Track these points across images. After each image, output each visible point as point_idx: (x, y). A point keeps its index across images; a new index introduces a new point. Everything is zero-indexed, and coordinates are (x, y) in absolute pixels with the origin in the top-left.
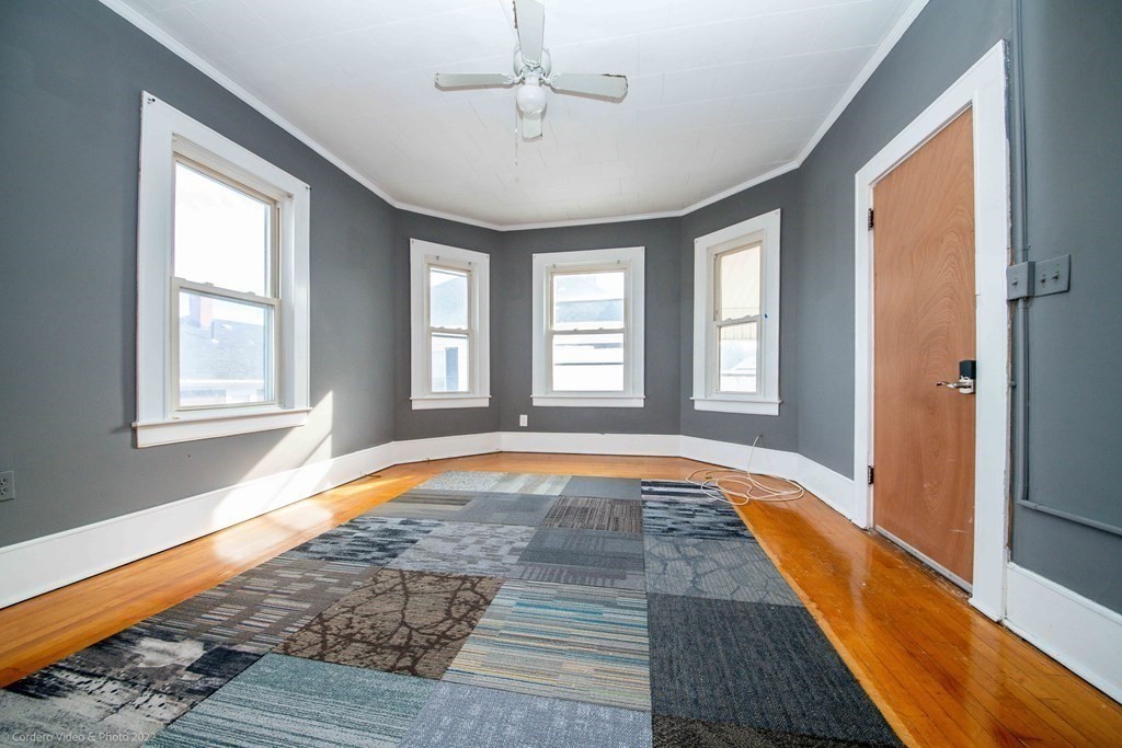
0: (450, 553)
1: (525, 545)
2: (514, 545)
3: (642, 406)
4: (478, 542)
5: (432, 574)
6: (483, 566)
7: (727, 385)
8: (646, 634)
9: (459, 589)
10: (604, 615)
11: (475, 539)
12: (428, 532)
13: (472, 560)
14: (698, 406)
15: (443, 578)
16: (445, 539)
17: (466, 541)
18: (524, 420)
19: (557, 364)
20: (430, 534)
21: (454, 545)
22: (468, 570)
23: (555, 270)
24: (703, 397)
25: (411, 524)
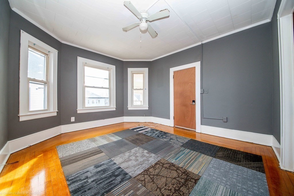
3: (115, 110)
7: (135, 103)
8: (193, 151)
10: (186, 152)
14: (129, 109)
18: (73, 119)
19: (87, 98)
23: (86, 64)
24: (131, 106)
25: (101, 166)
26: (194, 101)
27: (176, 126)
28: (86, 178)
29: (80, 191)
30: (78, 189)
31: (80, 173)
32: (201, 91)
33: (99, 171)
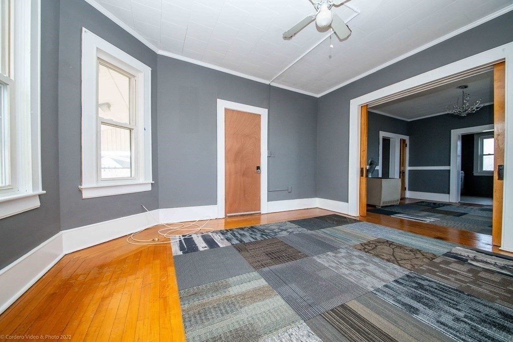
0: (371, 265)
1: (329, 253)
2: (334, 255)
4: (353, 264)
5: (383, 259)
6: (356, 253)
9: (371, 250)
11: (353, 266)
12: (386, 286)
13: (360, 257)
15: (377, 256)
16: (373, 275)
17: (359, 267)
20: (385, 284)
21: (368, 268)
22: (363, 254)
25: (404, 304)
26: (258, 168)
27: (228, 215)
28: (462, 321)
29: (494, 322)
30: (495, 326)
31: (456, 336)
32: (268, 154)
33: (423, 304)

About this exercise –
Lay out every line of the entries above as a Markdown table with the columns "Row" and "Line", skipping blank lines. Leave the pictures out.

Solution for this exercise –
| Row | Line |
|---|---|
| 1 | Track these points across images. After each image, output each visible point as point_idx: (x, y). A point keeps its index across images; a new index introduces a new point. Everything is zero-indexed, and coordinates are (x, y) in absolute pixels with the origin in the top-left. |
| 2 | 0: (450, 553) |
| 3 | 1: (525, 545) |
| 4 | 2: (514, 545) |
| 5 | 3: (642, 406) |
| 6 | 4: (478, 542) |
| 7 | 5: (432, 574) |
| 8 | 6: (483, 566) |
| 9 | 7: (727, 385) |
| 10 | 8: (646, 634) |
| 11 | 9: (459, 589) |
| 12 | 10: (604, 615) |
| 13 | 11: (475, 539) |
| 14 | 12: (428, 532) |
| 15 | 13: (472, 560) |
| 16 | 14: (698, 406) |
| 17 | 15: (443, 578) |
| 18 | 16: (445, 539) |
| 19 | 17: (466, 541) |
| 20 | 18: (524, 420) |
| 21 | 19: (557, 364) |
| 22 | 20: (430, 534) |
| 23 | 21: (454, 545) |
| 24 | 22: (468, 570) |
| 25 | 23: (555, 270) |
| 26 | 24: (703, 397) |
| 27 | 25: (411, 524) |
| 28 | 3: (115, 110) |
| 29 | 7: (135, 103) |
| 30 | 8: (193, 151) |
| 31 | 10: (186, 152) |
| 32 | 14: (129, 109) |
| 33 | 18: (73, 119) |
| 34 | 19: (87, 98) |
| 35 | 23: (86, 64) |
| 36 | 24: (131, 106) |
| 37 | 25: (101, 166) |
| 38 | 26: (194, 101) |
| 39 | 27: (176, 126) |
| 40 | 28: (86, 178) |
| 41 | 29: (80, 191) |
| 42 | 30: (78, 189) |
| 43 | 31: (80, 173) |
| 44 | 32: (201, 91) |
| 45 | 33: (99, 171) |
| 46 | 0: (371, 265) |
| 47 | 1: (329, 253) |
| 48 | 2: (334, 255) |
| 49 | 4: (353, 264) |
| 50 | 5: (383, 259) |
| 51 | 6: (356, 253) |
| 52 | 9: (371, 250) |
| 53 | 11: (353, 266) |
| 54 | 12: (386, 286) |
| 55 | 13: (360, 257) |
| 56 | 15: (377, 256) |
| 57 | 16: (373, 275) |
| 58 | 17: (359, 267) |
| 59 | 20: (385, 284) |
| 60 | 21: (368, 268) |
| 61 | 22: (363, 254) |
| 62 | 25: (404, 304) |
| 63 | 26: (258, 168) |
| 64 | 27: (228, 215) |
| 65 | 28: (462, 321) |
| 66 | 29: (494, 322) |
| 67 | 30: (495, 326) |
| 68 | 31: (456, 336) |
| 69 | 32: (268, 154) |
| 70 | 33: (423, 304) |